Saturday morning Watauga Lake became the destination of dozens of boats loaded with volunteers, in the first annual Watauga Lake Cleanup. Registering at either Fish Springs Marina or Sugar Grove Baptist Church near the Dry Hill community, volunteers searched the shorelines in an effort to cleanup some of the accumulated trash and debris that were beginning to plague the lake. Trash was deposited in dumpsters at Pioneer Landing Marina and Fish Springs Marina or was taken to two barges located on the lake.
A picnic was held at 2:30 at Sugar Grove where various sponsors including the TVA and the Tennessee Forestry Department set up booths.
Earlier in the morning biscuits were served by the church as well as coffee from TJs Coffee House and ham from Goodnight Brothers’ Country Hams of Boone. Entertainment included a local bluegrass band and various door prizes, including a grand prize drawing for $200. The winner had to be present to claim their prize and the $200 went to Brenda Wilson of Butler, who graciously donated it back to the “Our Community Gives Back” organization in charge of the cleanup.
The original idea behind the cleanup began with two close friends and residents of the lake area. Mary Salter and Debbie Rolleri both began to see a real problem with trash building up around the lake and decided to do something about it. After much discussion and many phone calls to friends and supporters, the two came up with the “Our Community Gives Back” organization and began the process of creating an annual Watauga Lake cleanup day. Sponsors quickly came on board and after a little advertising including putting fliers at local churches, the event was underway.
According to Salter the only area where support seemed to be lacking was from local candidates in the upcoming election. Of 59 requests only six candidates were present at the cleanup; State Representative candidate Marvin Gurley, County Mayor candidates Scott Teague, Jerry Jordan, and Ray Allen, and 4th district commissioner candidates Gary Phillips and Jonathan Pleasant. Teague was deeply involved in the cleanup, working with volunteers around the lake as well as helping with the registration site at Sugar Grove.

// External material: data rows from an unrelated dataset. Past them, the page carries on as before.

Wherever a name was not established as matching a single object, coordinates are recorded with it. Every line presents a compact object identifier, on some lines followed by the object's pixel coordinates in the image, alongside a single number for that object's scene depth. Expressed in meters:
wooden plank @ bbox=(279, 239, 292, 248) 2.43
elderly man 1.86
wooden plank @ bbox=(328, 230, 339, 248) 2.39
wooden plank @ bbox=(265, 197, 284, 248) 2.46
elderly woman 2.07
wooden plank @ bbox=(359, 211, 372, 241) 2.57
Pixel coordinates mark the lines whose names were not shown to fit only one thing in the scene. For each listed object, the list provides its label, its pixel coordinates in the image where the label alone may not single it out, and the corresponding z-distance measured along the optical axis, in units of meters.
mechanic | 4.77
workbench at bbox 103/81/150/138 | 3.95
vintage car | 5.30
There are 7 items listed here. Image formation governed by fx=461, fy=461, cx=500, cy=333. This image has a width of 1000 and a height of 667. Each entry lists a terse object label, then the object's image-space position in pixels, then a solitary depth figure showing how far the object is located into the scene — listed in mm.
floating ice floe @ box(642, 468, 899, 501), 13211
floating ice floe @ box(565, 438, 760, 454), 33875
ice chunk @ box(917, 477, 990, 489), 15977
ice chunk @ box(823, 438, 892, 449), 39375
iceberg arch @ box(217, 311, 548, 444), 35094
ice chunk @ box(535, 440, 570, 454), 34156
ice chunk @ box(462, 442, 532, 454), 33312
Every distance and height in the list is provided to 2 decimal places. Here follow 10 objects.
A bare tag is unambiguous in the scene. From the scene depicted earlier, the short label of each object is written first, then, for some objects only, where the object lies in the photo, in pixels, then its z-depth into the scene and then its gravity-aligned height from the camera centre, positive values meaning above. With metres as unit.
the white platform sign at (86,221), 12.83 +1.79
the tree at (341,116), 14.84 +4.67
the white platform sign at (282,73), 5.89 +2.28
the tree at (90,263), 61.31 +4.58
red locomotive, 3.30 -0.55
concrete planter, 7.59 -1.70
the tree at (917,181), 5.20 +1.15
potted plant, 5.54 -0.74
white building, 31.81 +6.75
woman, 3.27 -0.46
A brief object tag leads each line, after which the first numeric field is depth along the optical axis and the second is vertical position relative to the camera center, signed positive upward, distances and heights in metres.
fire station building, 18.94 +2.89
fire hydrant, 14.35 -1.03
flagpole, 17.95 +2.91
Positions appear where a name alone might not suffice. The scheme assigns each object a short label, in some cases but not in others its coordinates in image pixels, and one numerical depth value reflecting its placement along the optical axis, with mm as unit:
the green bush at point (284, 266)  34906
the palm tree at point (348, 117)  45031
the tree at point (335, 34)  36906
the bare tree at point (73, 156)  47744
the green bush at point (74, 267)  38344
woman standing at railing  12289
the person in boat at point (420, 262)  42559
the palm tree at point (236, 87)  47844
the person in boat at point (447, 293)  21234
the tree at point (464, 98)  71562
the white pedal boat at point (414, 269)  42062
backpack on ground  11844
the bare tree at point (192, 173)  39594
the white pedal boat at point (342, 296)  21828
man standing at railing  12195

More than 200 volunteers showed up at the two registration points, bringing dozens of their own private boats. Some volunteers came from as far away as Bristol, Johnson City, and Boone. The Dry Run Volunteer Fire Department was on hand to help direct traffic and handle any safety concerns that arose. Several of the firemen, including chief Ray Lunceford helped in the clean up as well.

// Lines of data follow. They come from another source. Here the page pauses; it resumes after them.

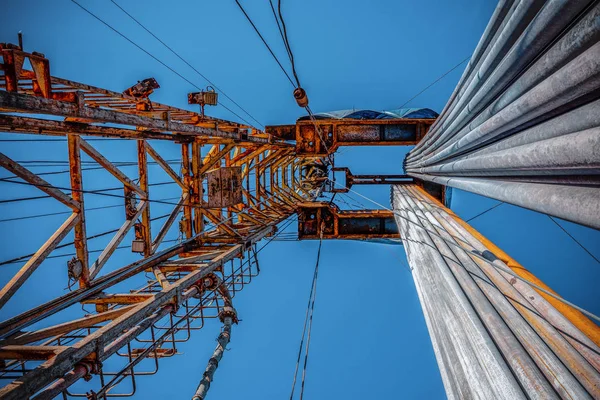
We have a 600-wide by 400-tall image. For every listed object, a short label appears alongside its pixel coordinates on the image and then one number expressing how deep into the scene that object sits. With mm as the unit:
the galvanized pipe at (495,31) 2046
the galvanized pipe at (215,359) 6002
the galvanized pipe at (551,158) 1384
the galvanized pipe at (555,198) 1470
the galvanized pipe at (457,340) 2260
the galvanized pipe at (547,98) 1423
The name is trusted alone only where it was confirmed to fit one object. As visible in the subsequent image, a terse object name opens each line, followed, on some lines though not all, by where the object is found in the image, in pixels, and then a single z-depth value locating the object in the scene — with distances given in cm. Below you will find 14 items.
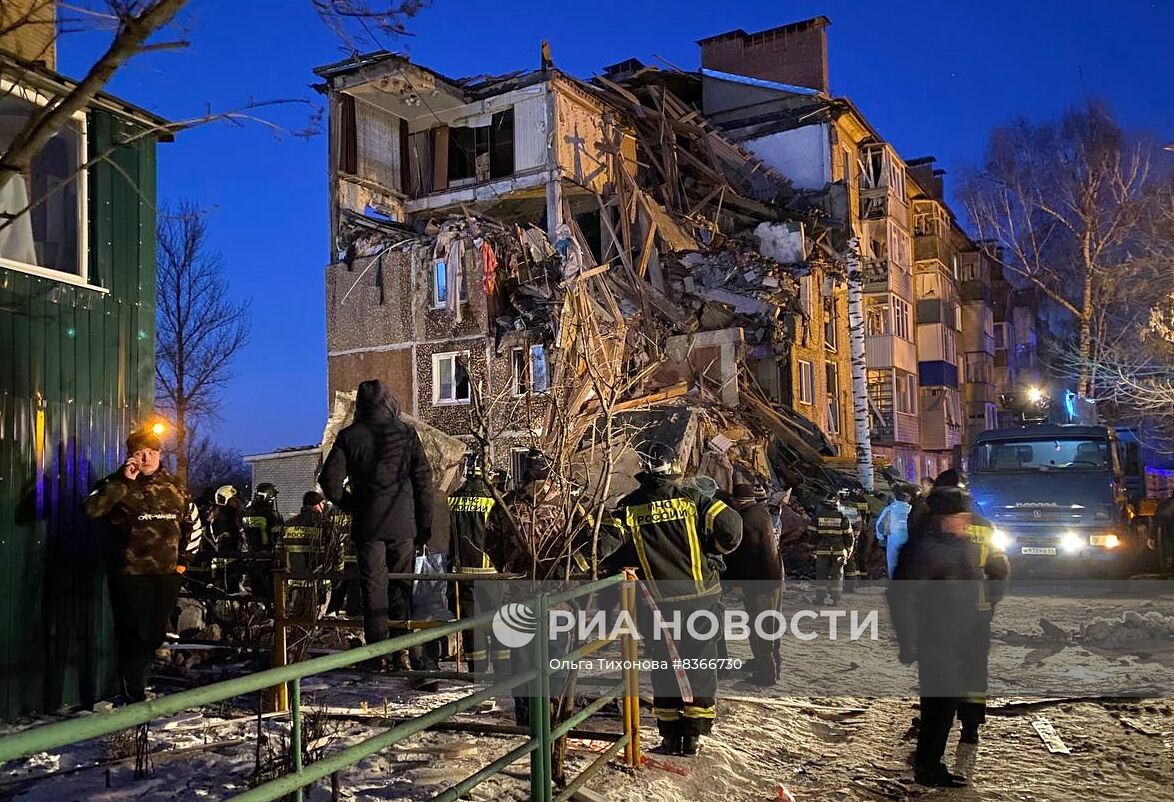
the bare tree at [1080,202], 2469
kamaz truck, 1580
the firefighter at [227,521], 1099
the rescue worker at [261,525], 987
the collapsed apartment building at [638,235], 2373
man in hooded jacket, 668
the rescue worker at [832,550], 1325
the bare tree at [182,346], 3192
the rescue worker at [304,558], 803
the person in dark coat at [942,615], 563
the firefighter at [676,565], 571
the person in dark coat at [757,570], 816
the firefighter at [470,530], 812
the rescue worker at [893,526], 1010
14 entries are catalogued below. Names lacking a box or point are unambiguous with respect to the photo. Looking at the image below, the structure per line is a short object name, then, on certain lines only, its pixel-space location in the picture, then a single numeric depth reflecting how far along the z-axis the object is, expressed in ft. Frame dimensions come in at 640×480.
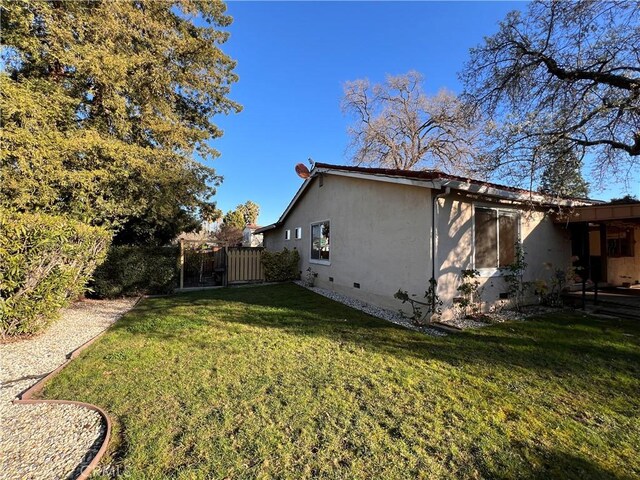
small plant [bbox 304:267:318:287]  40.14
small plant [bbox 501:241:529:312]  25.81
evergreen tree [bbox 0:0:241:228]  22.95
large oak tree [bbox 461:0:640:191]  21.27
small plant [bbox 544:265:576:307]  27.68
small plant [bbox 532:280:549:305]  26.55
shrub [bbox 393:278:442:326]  21.86
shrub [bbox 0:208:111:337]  15.66
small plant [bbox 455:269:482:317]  22.97
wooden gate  45.06
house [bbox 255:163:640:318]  22.53
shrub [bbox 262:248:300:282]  45.52
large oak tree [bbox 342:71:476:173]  82.38
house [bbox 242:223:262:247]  117.08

At the end of the day more than 500 bags of trash were collected as well as many larger items including more than 100 tires, large pieces of styrofoam, bowling pins, lawn chairs and various children’s toys.
The biggest cleanup was a 13-foot boat that had been shot full of holes and intentionally sunk, which will be investigated to try to determine the owner. According to Salter, “We saw a dedicated group of people come out, and I really appreciate their efforts and know that we can make a difference.” The only hitch that came during the day happened when there was a shortage of garbage bags.
Although this first year was very successful, next year already seems even brighter with sponsors such as the Elizabethton Walmart already pledging their support. According to Salter, “We learned a lot this year that we plan to use to make next year even better.” Salter and Rolleri’s dedication to their cause and the support of all of those involved in the cleanup demonstrate the power of a community coming together for a good cause. The phenomenal amount of work done stands as a testament to their success and also paves the way for further victories later on. What began as two friends coming together where they saw a need has now become a community event that can help to ensure that Watauga Lake remains one of the most beautiful and serene locations in Johnson County as well as the region.